**Document extract**
- Opening Delimiter -

Originally reported by rikimberley, imported from: InterProcessMutex#release caused inconsistency between zk node and local cache if encountering zk connection lost

assignee: eolivelli
status: Open
priority: Major
resolution: Unresolved
imported: 2025-01-21

Jun 06 '23 01:06 jira-importer

kezhuw:

LockInternals::deleteOurPath uses Guaranteeable::guaranteed to delete lock path. If the session is repaired before expired, it was supposed to delete that path in background.

Did you configure the retry policy ? CONNECTIONLOSS has to be retriable for this to function.

PS: I replied similar in ~~CURATOR-486~~.

Jun 06 '23 02:06 jira-importer

JIRAUSER291535:

Kezhu Wang Yes. we have configured retry policy. but we don't retry forever, we set a limit for number of retries. the exception was thrown after all retries failed.

- Closing Delimiter -

**Exercise**
Carry on the issue thread about InterProcessMutex#release leaving the ZooKeeper node and local cache out of step, starting right after its last comment.

**Extracted data**
- Opening Delimiter -

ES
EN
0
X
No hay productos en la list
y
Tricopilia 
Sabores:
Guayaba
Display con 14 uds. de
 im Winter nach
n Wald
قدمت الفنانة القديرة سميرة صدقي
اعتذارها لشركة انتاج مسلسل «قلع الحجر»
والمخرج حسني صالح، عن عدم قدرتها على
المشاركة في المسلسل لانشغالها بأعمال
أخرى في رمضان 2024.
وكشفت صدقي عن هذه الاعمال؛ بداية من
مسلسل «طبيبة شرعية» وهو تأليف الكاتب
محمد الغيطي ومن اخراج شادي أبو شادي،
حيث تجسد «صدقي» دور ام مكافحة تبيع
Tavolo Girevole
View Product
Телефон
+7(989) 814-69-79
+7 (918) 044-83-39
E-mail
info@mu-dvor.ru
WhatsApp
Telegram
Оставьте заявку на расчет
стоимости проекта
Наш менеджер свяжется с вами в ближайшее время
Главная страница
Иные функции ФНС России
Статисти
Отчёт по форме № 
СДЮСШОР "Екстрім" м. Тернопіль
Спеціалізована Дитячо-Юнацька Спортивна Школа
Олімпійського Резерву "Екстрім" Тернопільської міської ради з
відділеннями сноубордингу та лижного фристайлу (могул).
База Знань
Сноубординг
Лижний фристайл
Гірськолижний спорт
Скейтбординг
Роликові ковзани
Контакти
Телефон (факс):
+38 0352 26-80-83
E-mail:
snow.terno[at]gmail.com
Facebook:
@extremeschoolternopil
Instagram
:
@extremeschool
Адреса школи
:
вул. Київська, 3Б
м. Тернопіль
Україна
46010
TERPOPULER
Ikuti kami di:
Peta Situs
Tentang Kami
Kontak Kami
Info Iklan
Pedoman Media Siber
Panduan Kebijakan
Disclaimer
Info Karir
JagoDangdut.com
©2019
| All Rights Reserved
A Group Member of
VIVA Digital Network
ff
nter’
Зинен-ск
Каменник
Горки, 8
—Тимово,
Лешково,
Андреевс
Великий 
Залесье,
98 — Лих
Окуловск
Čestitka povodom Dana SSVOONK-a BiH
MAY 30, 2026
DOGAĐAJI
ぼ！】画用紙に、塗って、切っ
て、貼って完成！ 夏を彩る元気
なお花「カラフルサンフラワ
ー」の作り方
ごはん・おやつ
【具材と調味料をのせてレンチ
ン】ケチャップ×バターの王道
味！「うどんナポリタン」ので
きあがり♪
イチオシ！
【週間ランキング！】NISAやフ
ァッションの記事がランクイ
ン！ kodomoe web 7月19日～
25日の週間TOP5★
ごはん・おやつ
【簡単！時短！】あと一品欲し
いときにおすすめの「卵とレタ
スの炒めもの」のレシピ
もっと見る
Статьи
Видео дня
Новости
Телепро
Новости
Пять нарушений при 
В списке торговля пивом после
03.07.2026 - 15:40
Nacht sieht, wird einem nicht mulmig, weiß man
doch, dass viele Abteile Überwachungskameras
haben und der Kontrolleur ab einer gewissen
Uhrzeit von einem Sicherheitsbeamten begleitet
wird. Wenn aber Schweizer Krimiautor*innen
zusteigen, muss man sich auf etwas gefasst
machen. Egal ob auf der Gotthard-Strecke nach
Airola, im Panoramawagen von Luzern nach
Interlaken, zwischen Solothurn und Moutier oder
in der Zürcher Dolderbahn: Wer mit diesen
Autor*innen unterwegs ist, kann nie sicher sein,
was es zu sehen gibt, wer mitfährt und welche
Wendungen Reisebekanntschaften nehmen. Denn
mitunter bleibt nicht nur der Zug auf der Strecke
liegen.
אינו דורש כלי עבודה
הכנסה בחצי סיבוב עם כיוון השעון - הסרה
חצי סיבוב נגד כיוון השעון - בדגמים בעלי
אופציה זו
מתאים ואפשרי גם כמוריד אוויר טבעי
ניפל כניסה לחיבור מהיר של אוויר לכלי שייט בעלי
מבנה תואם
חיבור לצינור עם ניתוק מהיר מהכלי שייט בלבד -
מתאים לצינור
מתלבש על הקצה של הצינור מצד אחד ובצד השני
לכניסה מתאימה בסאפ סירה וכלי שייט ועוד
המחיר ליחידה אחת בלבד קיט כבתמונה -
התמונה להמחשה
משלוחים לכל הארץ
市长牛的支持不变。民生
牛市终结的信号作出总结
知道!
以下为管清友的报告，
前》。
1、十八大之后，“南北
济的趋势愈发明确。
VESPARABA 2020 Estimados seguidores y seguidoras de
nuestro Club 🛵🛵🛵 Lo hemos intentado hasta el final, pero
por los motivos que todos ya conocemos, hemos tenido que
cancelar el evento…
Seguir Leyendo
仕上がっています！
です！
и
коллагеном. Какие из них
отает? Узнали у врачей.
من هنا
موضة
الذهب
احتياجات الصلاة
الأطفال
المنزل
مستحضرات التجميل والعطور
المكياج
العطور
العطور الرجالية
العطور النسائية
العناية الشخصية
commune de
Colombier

- Closing Delimiter -

**Exercise output**
Jun 06 '23 03:06 jira-importer

kezhuw:

but we don't retry forever, we set a limit for number of retries

That is ok. guaranteed is supposed to ignore retry limit.

As a result, even when the zk connection recovered later, ALL following acquire() failed due to the inconsistency (not present in local `threadData` but the OLD zk node were still present).

Any possibility for an reproducible test case ?

a suggestion is to remove the local data ONLY after znode deletion is a success.

A client "failure" could be a success in server side. This will introduce double-leader.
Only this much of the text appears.